Tasks for this exercise:
1. According to the wildfire session description, which two places are both experiencing increased wildfire vulnerability?
2. Rewrite the stretch of the wildfire session description from "Within the context" through "insurance, and infrastructure.", putting "speakers" in place of "panel".
3. Continue the wildfire session description from the end of its last learning objective.

Passage shown:
#####
Within the context of increased wildfire vulnerability in both Australia and California, this session will examine ways each builds resilience within communities vulnerable to wildfire. Through both theoretical and practice-based lenses, the panel will discuss topics ranging between social capital, stewardship and management practices, WUI policies, insurance, and infrastructure.

Learning objectives:

  • Gain knowledge of wildfire adaptation and resilient infrastructure planning within the Wildland Urban Interface.
  • Understand of the specific history and causation of Australian bushfires, their parallels with and differences from California wildfires, and the resources, knowledge, practices, and technologies shared between the two.
  • Gain knowledge of risk management, land stewardship, and insurance structures as they relate to establishing resilient and equitable communities within fire adapted landscapes
  • Gain an understanding of the Fire Adaptive Communities, Fire Safe Councils, and the role of social capital in establishing cultural resiliency.
#####
Information supplied:
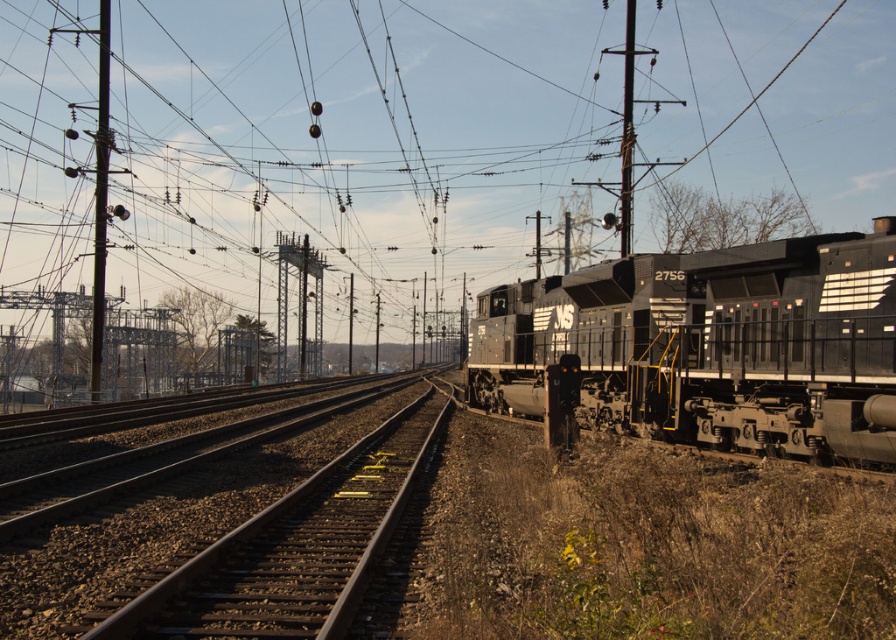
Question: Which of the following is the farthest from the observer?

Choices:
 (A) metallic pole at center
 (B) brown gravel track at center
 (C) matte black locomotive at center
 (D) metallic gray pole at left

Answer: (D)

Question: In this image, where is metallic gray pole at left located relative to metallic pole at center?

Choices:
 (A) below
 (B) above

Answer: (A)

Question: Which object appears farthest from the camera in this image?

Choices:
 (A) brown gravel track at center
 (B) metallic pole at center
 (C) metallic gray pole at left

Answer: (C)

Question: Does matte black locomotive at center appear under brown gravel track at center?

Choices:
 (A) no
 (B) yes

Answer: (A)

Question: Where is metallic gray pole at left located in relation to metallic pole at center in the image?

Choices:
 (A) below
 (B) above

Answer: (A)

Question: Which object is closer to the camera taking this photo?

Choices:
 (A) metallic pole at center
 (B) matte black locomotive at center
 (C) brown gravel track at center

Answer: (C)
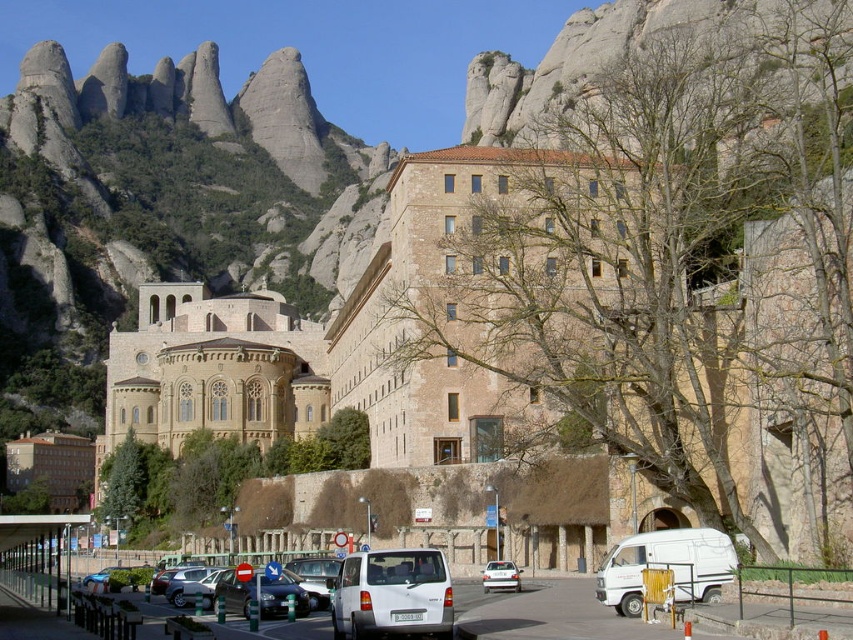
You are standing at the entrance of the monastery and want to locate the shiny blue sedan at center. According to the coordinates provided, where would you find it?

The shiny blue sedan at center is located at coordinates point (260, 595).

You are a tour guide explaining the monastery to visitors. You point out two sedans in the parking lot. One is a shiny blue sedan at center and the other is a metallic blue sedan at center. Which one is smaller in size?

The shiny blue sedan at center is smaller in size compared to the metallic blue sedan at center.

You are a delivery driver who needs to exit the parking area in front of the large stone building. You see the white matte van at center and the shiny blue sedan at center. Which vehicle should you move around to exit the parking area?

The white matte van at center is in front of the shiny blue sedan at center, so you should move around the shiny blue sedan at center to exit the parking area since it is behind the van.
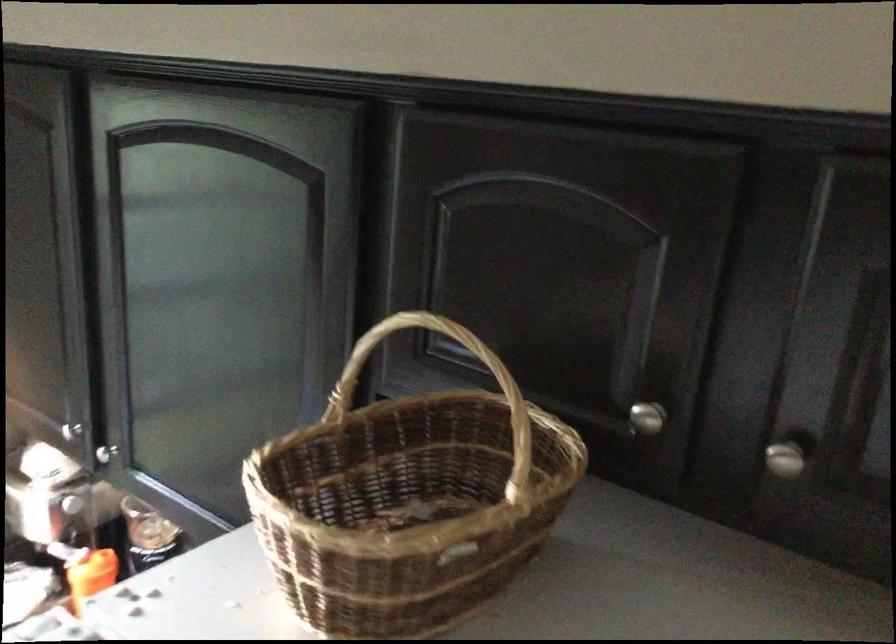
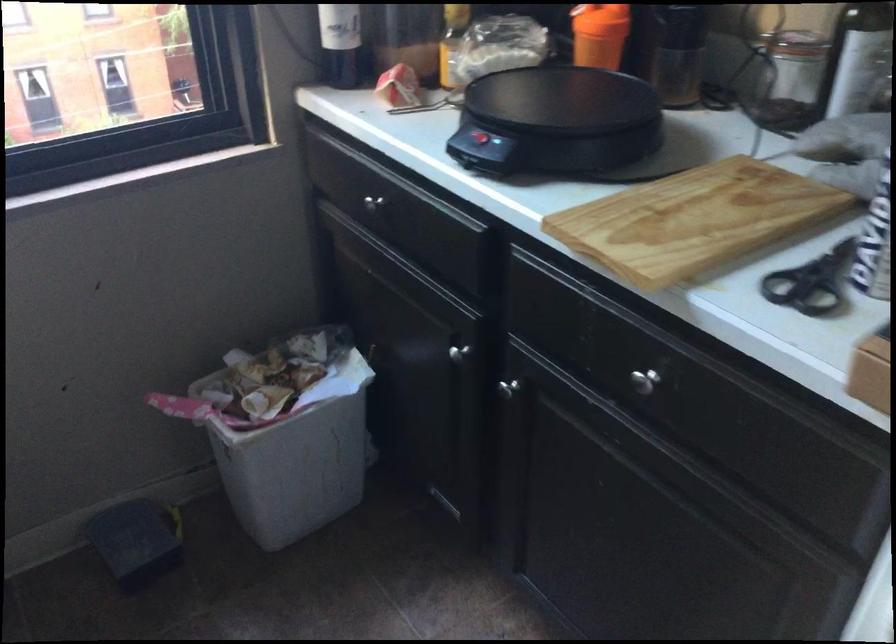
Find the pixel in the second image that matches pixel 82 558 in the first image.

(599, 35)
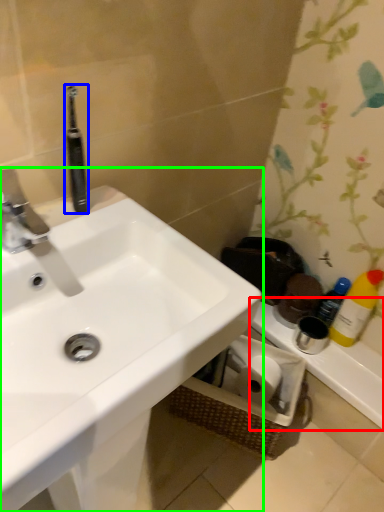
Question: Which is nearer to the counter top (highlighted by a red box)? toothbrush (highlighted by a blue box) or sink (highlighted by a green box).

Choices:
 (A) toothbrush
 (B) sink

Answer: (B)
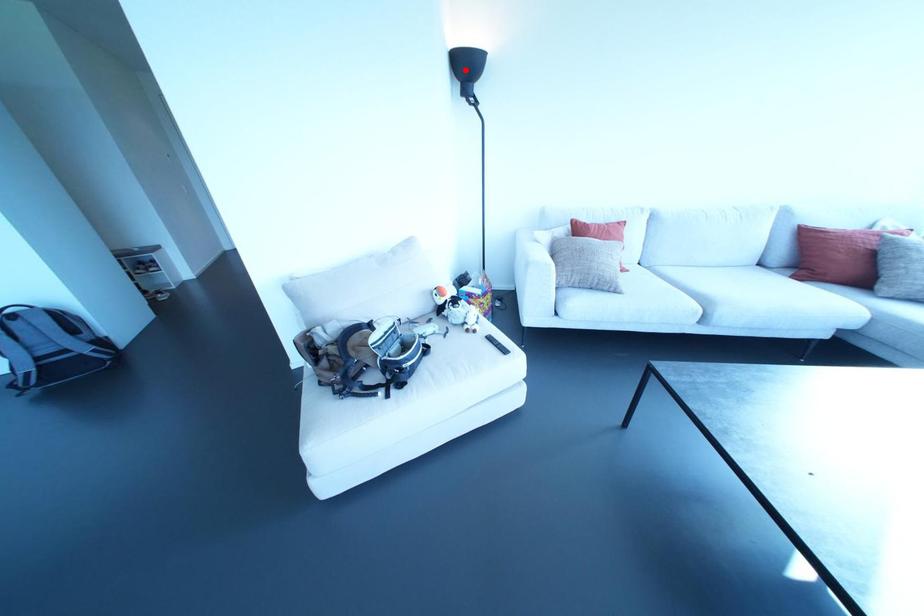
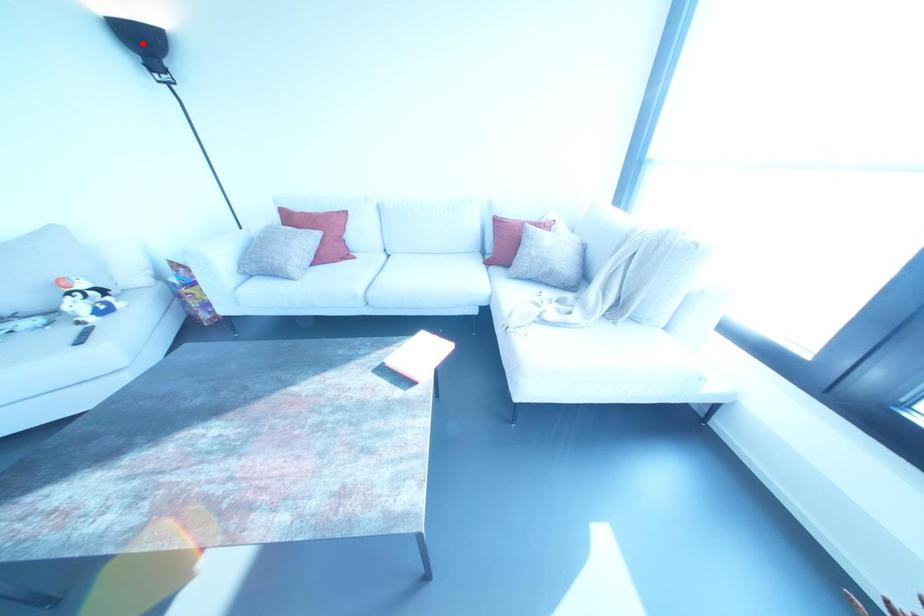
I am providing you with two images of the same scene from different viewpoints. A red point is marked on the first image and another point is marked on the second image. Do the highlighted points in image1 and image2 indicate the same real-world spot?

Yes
#####
Task-by-task answers:
1. Australia and California.

2.
Within the context of increased wildfire vulnerability in both Australia and California, this session will examine ways each builds resilience within communities vulnerable to wildfire. Through both theoretical and practice-based lenses, the speakers will discuss topics ranging between social capital, stewardship and management practices, WUI policies, insurance, and infrastructure.

3.
Greg Kochanowski, AIA

Principal / Studio Director

Rios Clementi Hale Studios

Greg is a practitioner and educator in the State of California. His work and research seeks to holistically combine the techniques and strategies of architecture, landscape architecture, and urbanism to explore new initiatives and thinking on resilient environments that create synergies between natural systems, culture, infrastructure, and development. He has written, lectured, and led education sessions on the Wildland Urban Interface and the recurring fire, flood, debris flow weather cycles experienced in Southern California. This research seeks to engage these unique challenges of climate change within the Southwest United States, Central and South America, and globally.

Molly Peterson

Climate Journalist

KQED Science

Molly Peterson is a multimedia journalist covering climate science and climate-driven disasters. In California she has covered wildfire vulnerability, mitigation and adaptation, and planning issues around sea level rise. In Louisiana she has reported on preparedness and recovery from floods and hurricanes over 15 years. She measured heat in homes and workplaces with sensors to create original data and reporting for public radio stories. She helped grow a NASA-funded citizen climate observation project, ISeeChange. A non-practicing lawyer, she has appeared in The Guardian and on BBC. Her numerous national awards include recognition from IRE for work documenting coastal engineering failures.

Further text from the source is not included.